Fascinating theory! I’m sold.

Something that most people don’t realize is that Shakespeare (and other Elizabethan dramatists) frequently employed multiple monikers to refer to the same character. So, for example, Shylock is sometimes indicated by the speech prefix “Shylock,” other times by “Jew.” Edmund is sometimes called “Edmund,” but mostly referred to as “Bast.” or “Bastard.” Shakespeare employs like half a dozen epithets to label Lady Capulet. These speech prefixes appear to vary depending on how the character is to be contextualized within a particular scene.

Chris said...

For more on the original speech headings in Shakespeare, read Lukas Erne’s Shakespeare’s Modern Collaborators.

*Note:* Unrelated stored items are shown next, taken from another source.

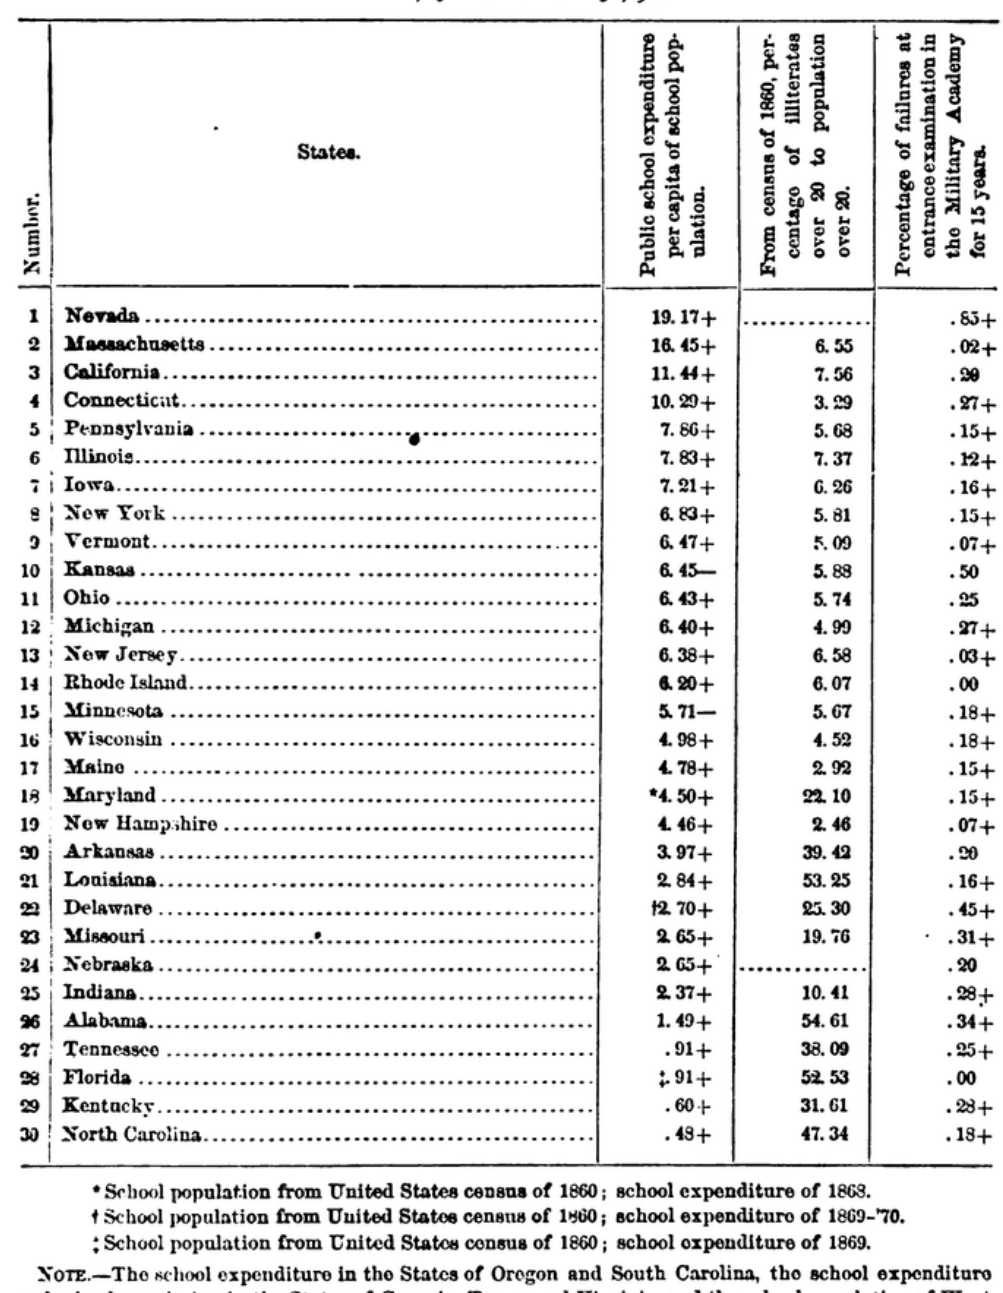
Table 1. Per-School-Age Pupil Spending by State. Eaton sought to harmonize state education spending by presenting disparities. From Eaton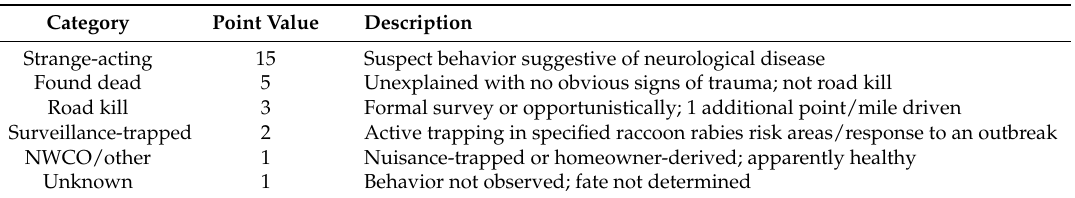
Table 2. Six standardized sample categories and associated stratified point values (i.e., weights) for enhanced rabies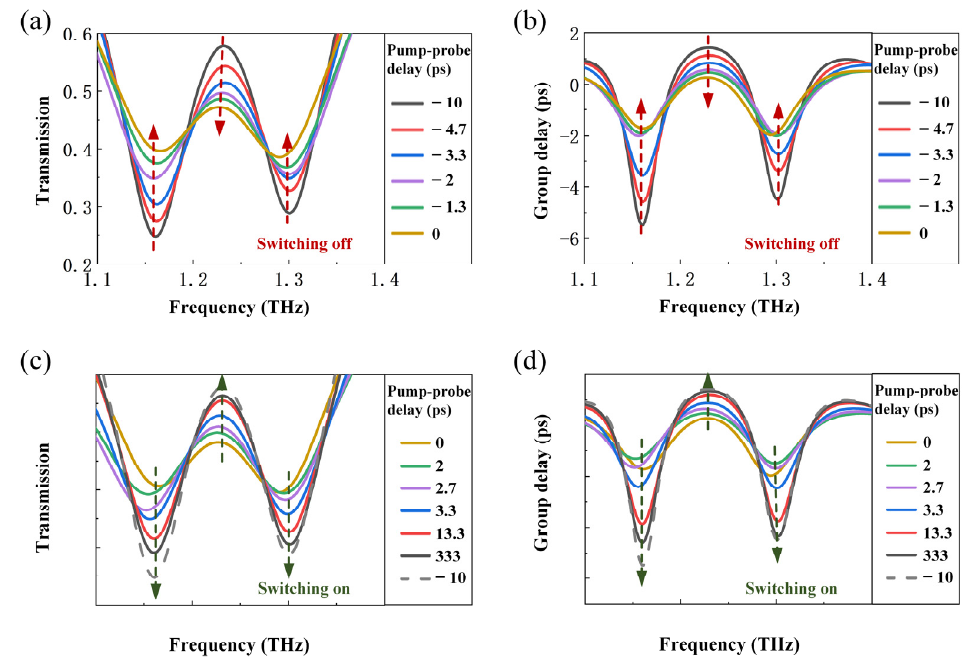
Figure 5. Ultrafast switching of the EIT resonance under pump fluence of 3200 μ J/cm 2 . ( a , b ) The switching-off process of transmission spectra and group delay spectra as a function of pump–probe delay, respectively. ( c , d ) The switching-on process of transmission spectra and group delay spectra at various pump-probe delays, respectively. Table 1. Comparison of the ultrafast all-optical tuning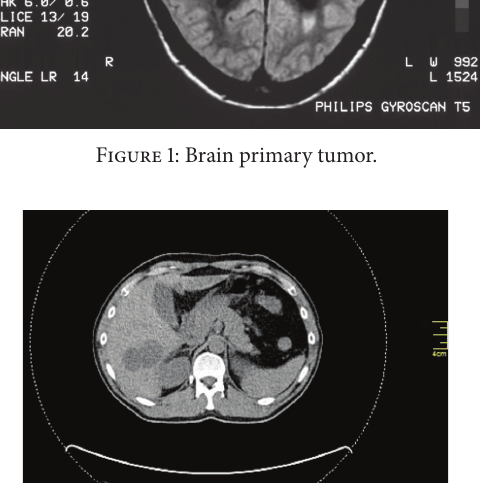
Figure 2: Liver metastases, segment VI.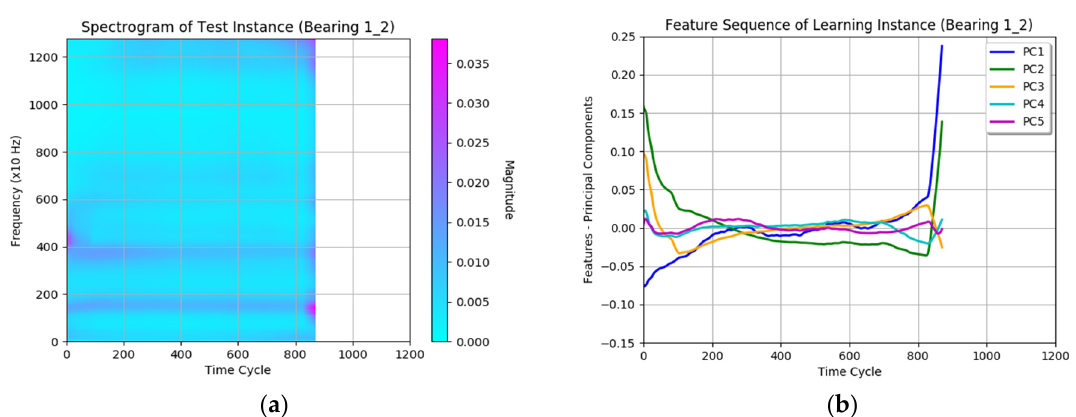
Figure 8. The spectrogram ( a ) and PC feature sequences ( b ) of learning instance Bearing1-2. Table 2. Accounts for variability of principal components of learning instances.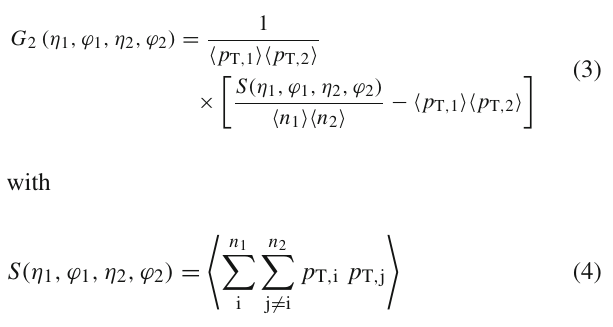
along (cid:8)η [17]. These values are plotted as a function of the number of collision participants estimated from Glauber models [42] in Fig. 2.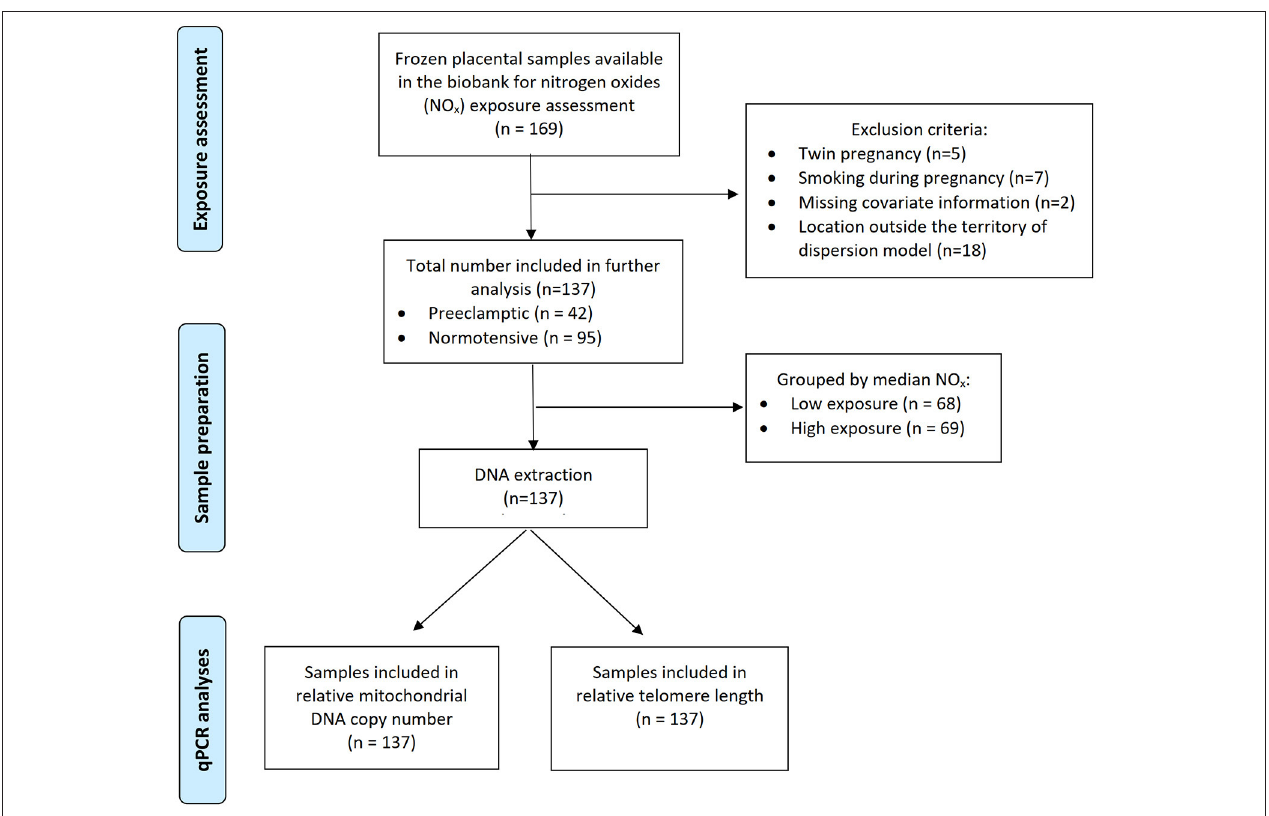
FIGURE 2 | Flowchart of the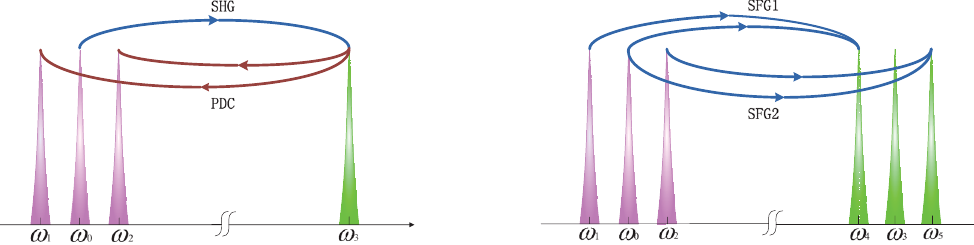
Figure 1. Second-harmonic generation (SHG) with cascaded down-conversion (PDC) process gives rise to the frequency components ω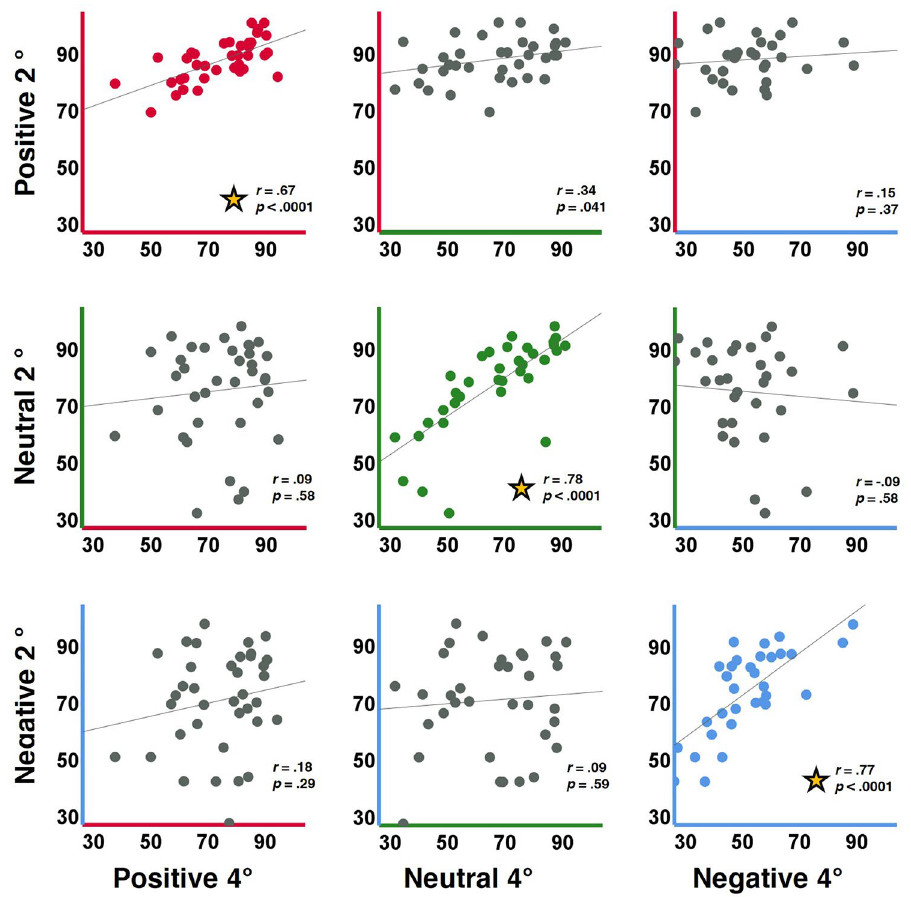
Figure 4. Within-valence but not between-valences performance is correlated across eccentricities (n = 37). Each scatterplot represents a comparison between parafoveal accuracies (2° on the y-axis by valence, 4° on the x-axis by valence). In each scatterplot each point represents performance of one participant in the single- trial experiment. R values represent correlation values, and p indicates non-corrected correlation significance (Bonferroni corrected p = 0.0056). Note that only within-emotion correlations (presented on the diagonal) were significant (surviving multiple comparisons correction, in bold, denoted by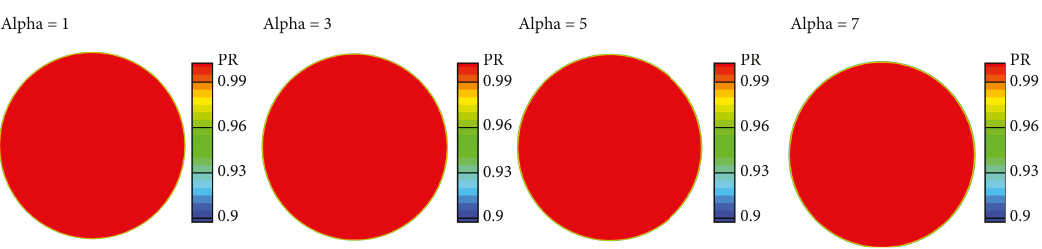
Figure 24: The inlet distortion of the BWB300 at di ff erent attack angles (high speed).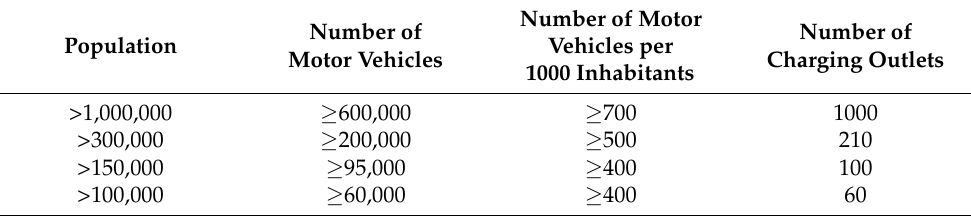
Table 2. Minimum number of charging outlets in publicly available charging stations in Poland (until 31 March 2021).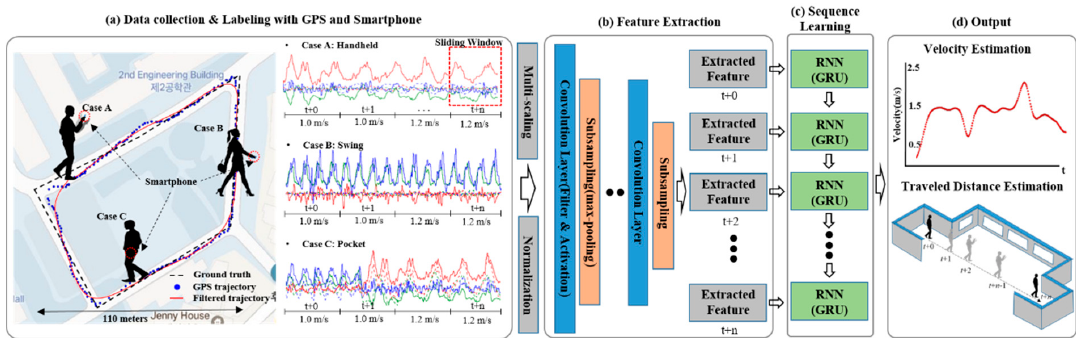
Figure 1. An overview of our indoor localization system using a proposed outdoor walking pattern learning scheme. ( a ) Inertial measurement unit (IMU) signal and velocity mapping using global position service (GPS)-based user trajectory by walking pattern at outdoor. The collected dataset is used as training data to the following proposed deep learning model; ( b ) Hybrid CNN–RNN deep learning model. The nonlinear features of the training data were automatically extracted using the multiple convolutional layers with activation and pooling layers; ( c ) The RNN uses the extracted feature vector at each time step as an input, and learns using signal patterns and labeled velocities; ( d ) The pedestrian’s average velocity at each time step and the cumulative traveled distance using the learned deep learning model parameters are estimated when moved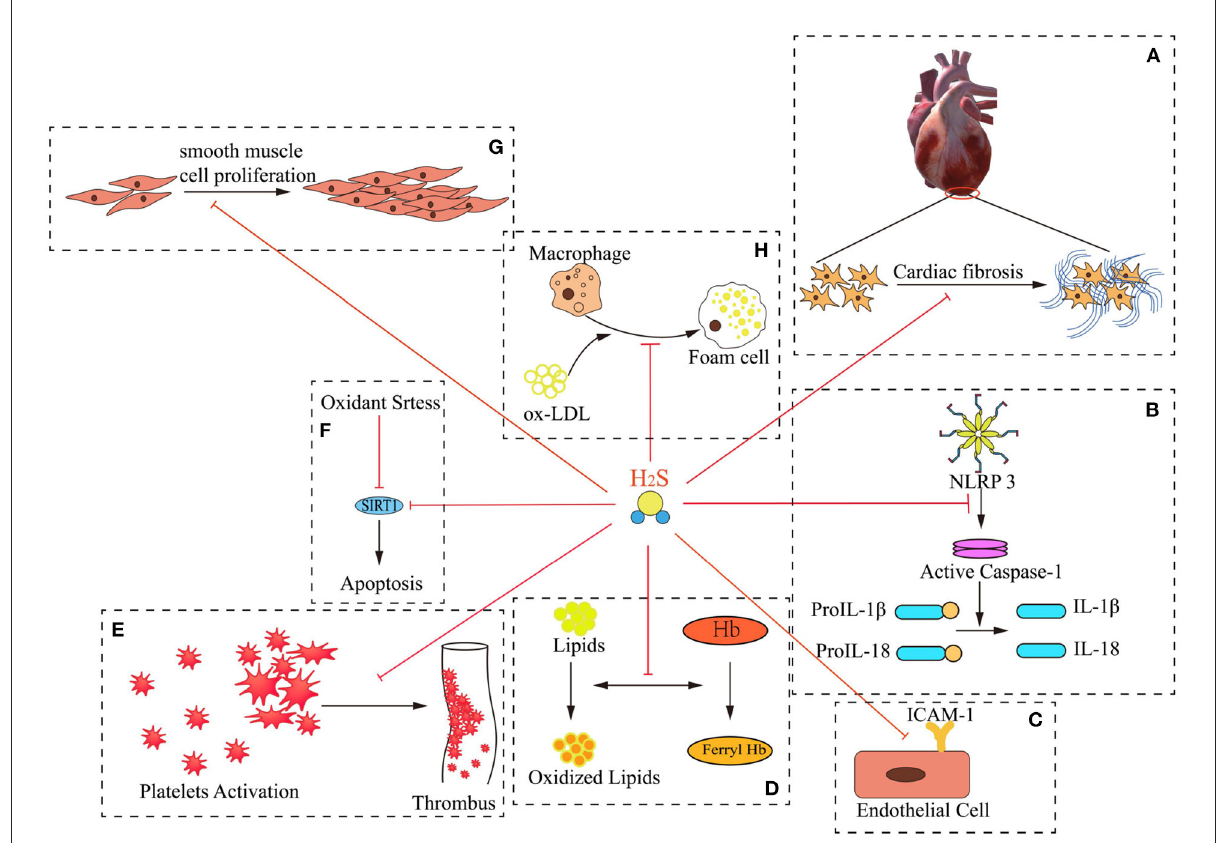
FIGURE1 Mechanisms of H 2 S “multi-angle” inhibition of AS. H 2 S exerts numerous critical effects against the pathogenesis of atherogenesis. These include: (A) improving myocardial fibrosis; (B) inhibiting the production of IL-1 β and IL-18; (C) inhibiting ICAM-1 expression in TNF-alpha-induced HUVECs via the NF-kappa B pathway; (D) preventing lipid peroxidation; (E) inhibiting intravascular thrombosis; (F) protecting against apoptosis under oxidative stress through SIRT1 pathway; (G) inhibiting smooth muscle cell proliferation; (H) attenuating foam cell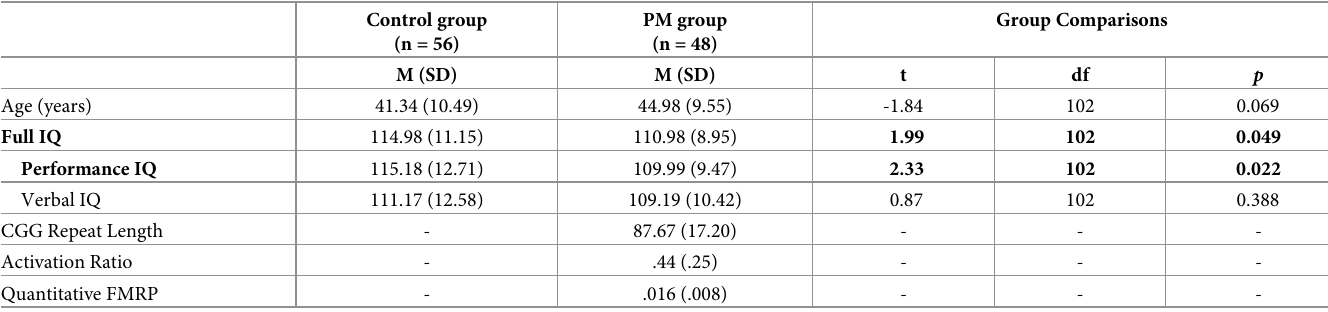
Table 1. Characteristics of the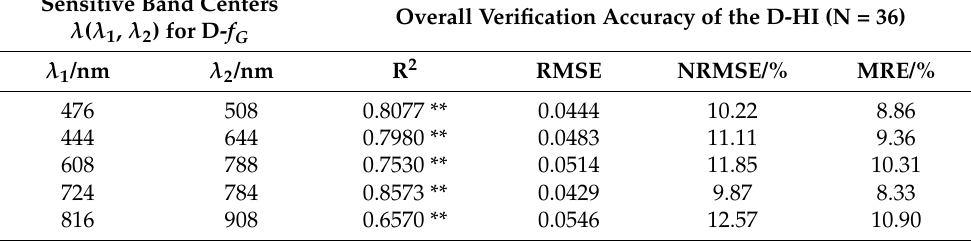
Figure 11. Establishment of the D-HI estimation model based on D- f G . Table 4. Overall verification accuracy of the D-HI estimation model based on D- f G remote sensing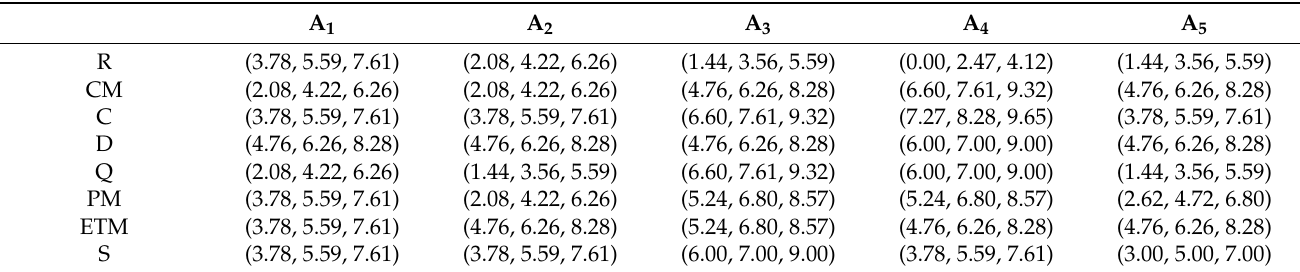
Table 7. Fuzzy aggregated decision matrix.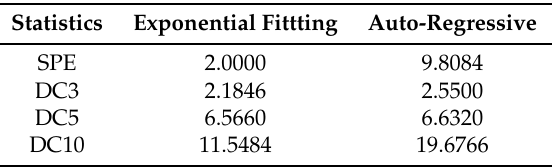
Figure 18. RUL prediction using AR to DC corresponding to D 3 , D 5 and D 10 . Table 3. Mean of absolute RUL prediction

There’s no question whatever that Iago and the Clown could easily by the same person, since Shakespeare regularly used multiple speech headings in reference to the same character in his plays.

And here is a fascinating theory by another amateur scholar, Bob Marks, that argues persuasively that Cordelia and the Fool are one and the same person. It all fits, and these plays are greatly enhanced if we read them in light of these new perspectives:


http://cordeliakinglear.blogspot.com

Arnie Perlstein said...

Thank you all for your excellent replies!